● WHAT IS BEING ASKED
Count the lines in the rows below that contain the string "Group", matching case, and give only that number.

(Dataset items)
····················
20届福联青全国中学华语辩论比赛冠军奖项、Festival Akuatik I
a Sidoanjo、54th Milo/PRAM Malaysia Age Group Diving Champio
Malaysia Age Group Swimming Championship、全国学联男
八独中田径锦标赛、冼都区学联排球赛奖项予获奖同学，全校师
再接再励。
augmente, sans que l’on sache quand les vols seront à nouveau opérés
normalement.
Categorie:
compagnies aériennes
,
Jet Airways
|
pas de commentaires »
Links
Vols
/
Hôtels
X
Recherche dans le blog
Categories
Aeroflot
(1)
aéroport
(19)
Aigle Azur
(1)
····················
● RESPONSE AREA
2